• Things to do:
• A. In the auto-increment locking notes, which kind of replication is safe with all of the lock modes?
• B. Copy the auto-increment locking notes from the words "With innodb_autoinc_lock_mode set to 0" through the words "execute at a time.", and replace "table-level" with "global".

• Source document:
—————

The auto-increment locking modes provided by innodb_autoinc_lock_mode have several usage implications:

  • Using auto-increment with replication

    If you are using statement-based replication, set innodb_autoinc_lock_mode to 0 or 1 and use the same value on the master and its slaves. Auto-increment values are not ensured to be the same on the slaves as on the master if you use innodb_autoinc_lock_mode = 2 (“interleaved”) or configurations where the master and slaves do not use the same lock mode.

    If you are using row-based replication, all of the auto-increment lock modes are safe. Row-based replication is not sensitive to the order of execution of the SQL statements.

  • Lost” auto-increment values and sequence gaps

    In all lock modes (0, 1, and 2), if a transaction that generated auto-increment values rolls back, those auto-increment values are “lost.” Once a value is generated for an auto-increment column, it cannot be rolled back, whether or not the “INSERT-like” statement is completed, and whether or not the containing transaction is rolled back. Such lost values are not reused. Thus, there may be gaps in the values stored in an AUTO_INCREMENT column of a table.

  • Gaps in auto-increment values for “bulk inserts

    With innodb_autoinc_lock_mode set to 0 (“traditional”) or 1 (“consecutive”), the auto-increment values generated by any given statement will be consecutive, without gaps, because the table-level AUTO-INC lock is held until the end of the statement, and only one such statement can execute at a time.

    With innodb_autoinc_lock_mode set to 2 (“interleaved”), there may be gaps in the auto-increment values generated by “bulk inserts,” but only if there are concurrently executing “INSERT-like” statements.

    For lock modes 1 or 2, gaps may occur between successive statements because for bulk inserts the exact number of auto-increment values required by each statement may not be known and overestimation is possible.

—————

• Data under study:
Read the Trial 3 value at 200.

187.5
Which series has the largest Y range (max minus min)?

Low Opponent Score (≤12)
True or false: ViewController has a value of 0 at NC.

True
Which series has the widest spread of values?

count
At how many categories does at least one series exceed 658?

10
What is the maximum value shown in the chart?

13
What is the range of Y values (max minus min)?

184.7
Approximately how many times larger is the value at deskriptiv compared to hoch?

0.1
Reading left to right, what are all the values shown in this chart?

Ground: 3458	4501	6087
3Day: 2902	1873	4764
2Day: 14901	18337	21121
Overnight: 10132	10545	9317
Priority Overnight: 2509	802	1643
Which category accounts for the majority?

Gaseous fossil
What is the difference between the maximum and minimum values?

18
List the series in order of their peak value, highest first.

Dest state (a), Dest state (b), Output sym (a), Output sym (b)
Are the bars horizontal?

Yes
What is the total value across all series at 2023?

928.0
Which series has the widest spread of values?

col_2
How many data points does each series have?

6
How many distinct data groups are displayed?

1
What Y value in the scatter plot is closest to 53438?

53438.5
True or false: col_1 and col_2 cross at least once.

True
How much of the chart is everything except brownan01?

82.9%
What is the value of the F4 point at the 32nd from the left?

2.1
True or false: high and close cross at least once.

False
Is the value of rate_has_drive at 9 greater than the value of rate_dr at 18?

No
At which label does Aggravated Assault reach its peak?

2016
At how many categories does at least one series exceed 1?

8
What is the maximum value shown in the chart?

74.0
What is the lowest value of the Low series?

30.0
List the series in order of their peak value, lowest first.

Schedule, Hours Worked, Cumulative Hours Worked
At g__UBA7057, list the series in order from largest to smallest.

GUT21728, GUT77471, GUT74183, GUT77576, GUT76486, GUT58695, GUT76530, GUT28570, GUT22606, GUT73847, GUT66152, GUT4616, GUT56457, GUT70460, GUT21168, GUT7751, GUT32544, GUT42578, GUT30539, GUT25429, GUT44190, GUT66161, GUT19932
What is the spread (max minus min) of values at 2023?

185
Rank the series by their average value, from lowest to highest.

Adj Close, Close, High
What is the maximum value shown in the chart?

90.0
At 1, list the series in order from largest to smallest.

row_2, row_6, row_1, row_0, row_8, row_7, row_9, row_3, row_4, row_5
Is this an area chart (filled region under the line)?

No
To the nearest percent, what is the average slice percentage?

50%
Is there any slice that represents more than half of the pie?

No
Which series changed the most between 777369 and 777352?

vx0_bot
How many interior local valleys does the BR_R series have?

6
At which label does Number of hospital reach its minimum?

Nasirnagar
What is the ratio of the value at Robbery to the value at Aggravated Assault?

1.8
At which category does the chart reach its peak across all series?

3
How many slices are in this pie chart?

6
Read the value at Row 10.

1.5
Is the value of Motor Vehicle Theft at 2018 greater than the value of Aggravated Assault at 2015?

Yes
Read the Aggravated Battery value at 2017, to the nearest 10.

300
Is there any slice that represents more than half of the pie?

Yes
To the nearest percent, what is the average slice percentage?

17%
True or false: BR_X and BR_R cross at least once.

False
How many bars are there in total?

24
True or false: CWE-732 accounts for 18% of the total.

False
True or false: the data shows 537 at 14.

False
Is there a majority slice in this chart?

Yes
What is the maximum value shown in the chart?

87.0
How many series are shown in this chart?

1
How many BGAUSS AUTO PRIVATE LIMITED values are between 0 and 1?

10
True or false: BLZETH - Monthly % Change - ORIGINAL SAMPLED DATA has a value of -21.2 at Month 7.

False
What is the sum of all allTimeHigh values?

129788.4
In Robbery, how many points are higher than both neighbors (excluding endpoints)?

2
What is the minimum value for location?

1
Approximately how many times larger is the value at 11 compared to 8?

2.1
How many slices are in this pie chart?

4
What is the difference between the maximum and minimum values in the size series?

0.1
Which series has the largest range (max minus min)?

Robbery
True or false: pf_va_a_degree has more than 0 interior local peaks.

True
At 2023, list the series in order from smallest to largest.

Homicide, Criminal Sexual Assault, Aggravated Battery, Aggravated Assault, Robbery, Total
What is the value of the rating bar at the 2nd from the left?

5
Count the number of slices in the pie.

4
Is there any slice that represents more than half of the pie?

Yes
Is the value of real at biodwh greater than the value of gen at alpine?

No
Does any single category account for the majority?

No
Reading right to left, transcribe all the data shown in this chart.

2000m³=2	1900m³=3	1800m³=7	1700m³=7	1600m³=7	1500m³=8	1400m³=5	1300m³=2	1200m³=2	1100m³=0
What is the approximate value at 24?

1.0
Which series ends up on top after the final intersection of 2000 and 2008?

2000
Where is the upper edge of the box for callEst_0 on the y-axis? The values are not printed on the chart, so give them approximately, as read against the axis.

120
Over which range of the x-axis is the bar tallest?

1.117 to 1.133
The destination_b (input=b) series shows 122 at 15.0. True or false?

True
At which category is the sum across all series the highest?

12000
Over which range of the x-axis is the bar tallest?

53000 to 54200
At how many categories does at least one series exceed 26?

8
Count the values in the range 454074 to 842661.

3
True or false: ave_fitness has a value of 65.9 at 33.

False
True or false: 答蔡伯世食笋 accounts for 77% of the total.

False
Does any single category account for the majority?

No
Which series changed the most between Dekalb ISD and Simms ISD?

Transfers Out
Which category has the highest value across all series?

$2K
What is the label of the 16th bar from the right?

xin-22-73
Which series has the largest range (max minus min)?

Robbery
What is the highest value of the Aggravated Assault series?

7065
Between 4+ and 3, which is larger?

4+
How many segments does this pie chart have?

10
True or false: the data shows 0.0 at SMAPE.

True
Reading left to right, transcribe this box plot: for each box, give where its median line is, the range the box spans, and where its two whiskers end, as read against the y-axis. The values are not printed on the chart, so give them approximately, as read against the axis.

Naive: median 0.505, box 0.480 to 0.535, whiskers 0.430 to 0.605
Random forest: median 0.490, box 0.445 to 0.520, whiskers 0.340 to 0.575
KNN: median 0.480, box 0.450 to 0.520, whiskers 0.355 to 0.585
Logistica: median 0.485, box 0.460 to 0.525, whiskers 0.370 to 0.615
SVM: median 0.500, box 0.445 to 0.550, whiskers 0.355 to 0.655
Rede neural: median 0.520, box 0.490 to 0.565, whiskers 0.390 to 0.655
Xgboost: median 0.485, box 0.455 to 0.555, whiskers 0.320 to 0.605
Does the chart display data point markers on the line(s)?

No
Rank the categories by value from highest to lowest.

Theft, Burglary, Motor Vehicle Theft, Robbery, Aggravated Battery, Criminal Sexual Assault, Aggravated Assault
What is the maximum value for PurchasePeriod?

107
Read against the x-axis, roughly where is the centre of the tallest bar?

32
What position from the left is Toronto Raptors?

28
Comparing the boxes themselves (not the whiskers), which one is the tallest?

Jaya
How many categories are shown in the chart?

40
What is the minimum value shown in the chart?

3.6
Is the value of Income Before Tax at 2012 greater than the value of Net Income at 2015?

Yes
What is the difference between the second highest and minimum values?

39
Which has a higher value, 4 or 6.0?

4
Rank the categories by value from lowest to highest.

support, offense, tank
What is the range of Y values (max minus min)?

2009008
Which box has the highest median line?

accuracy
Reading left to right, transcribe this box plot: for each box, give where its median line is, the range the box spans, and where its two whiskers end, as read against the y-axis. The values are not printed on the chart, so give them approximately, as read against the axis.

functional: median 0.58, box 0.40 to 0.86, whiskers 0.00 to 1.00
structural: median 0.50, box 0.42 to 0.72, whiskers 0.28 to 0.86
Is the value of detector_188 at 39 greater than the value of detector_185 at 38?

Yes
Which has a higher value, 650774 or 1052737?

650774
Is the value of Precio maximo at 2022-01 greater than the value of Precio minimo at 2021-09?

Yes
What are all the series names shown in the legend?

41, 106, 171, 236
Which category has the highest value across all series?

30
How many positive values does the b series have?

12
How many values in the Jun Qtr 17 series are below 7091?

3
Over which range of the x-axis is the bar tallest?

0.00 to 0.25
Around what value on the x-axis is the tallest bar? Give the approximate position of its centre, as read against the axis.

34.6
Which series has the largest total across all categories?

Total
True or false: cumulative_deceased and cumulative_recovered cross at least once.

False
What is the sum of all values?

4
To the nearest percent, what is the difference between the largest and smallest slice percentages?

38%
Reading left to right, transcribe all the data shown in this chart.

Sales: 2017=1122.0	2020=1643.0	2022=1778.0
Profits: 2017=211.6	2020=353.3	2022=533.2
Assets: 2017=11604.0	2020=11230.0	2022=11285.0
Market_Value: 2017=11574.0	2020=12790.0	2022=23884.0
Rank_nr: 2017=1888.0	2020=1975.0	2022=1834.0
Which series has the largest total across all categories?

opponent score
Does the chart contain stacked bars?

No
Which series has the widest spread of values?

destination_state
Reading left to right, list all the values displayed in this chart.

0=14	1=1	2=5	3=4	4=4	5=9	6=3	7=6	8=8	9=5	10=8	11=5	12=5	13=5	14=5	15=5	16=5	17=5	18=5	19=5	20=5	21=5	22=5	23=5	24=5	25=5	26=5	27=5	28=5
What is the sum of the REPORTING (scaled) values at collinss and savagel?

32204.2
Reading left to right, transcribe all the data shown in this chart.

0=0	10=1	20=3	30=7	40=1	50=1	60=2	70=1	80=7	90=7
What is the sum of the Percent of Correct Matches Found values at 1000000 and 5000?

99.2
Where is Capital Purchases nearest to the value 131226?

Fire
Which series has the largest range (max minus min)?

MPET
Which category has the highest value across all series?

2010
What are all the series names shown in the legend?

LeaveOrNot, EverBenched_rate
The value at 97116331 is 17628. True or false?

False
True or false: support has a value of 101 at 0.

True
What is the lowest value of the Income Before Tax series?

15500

—————

• Solutions to the exercise:
• A. Row-based replication.

• B.
With innodb_autoinc_lock_mode set to 0 (“traditional”) or 1 (“consecutive”), the auto-increment values generated by any given statement will be consecutive, without gaps, because the global AUTO-INC lock is held until the end of the statement, and only one such statement can execute at a time.